Turn the rows below into a numbered list, leaving out the blank lines and the pictures.
Start of Extracted data
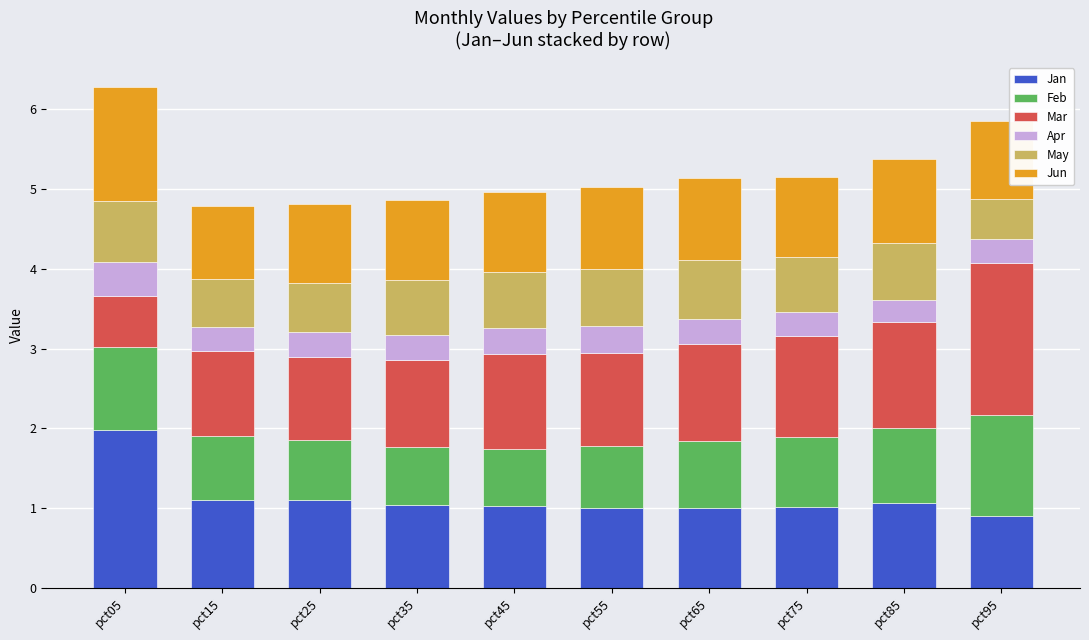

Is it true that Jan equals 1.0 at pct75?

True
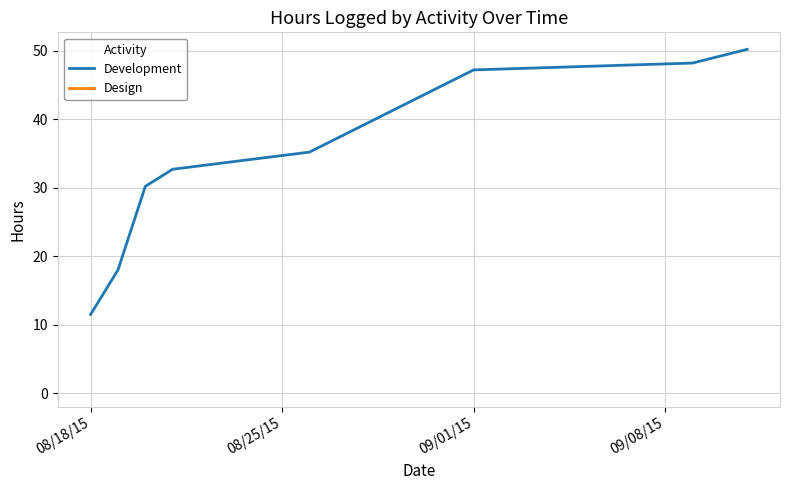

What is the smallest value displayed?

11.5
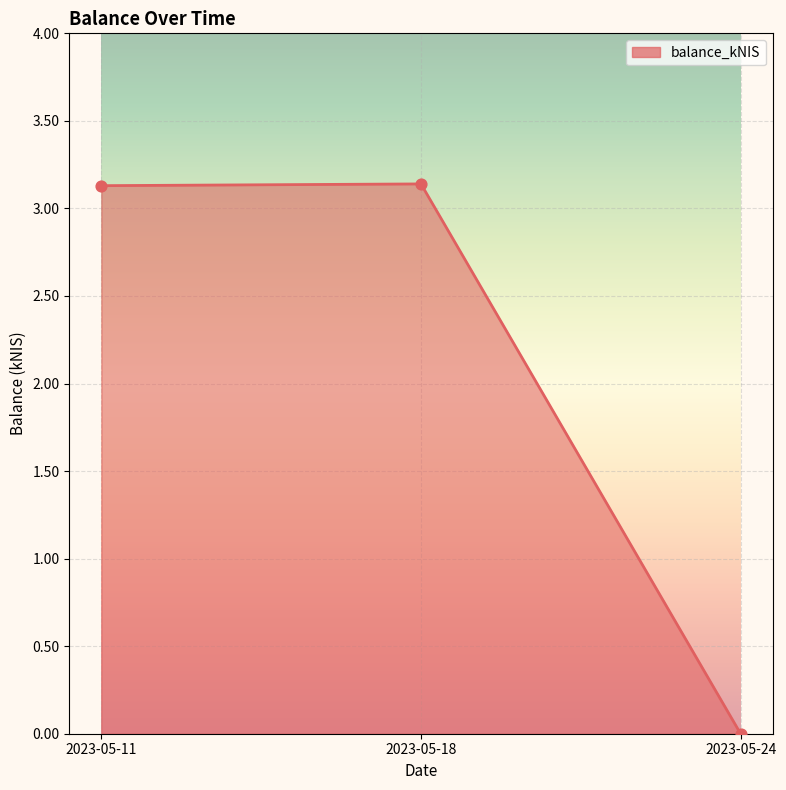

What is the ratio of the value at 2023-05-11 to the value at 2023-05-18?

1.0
End of Extracted data
• Result
1. Is it true that Jan equals 1.0 at pct75?
2. True
3. What is the smallest value displayed?
4. 11.5
5. What is the ratio of the value at 2023-05-11 to the value at 2023-05-18?
6. 1.0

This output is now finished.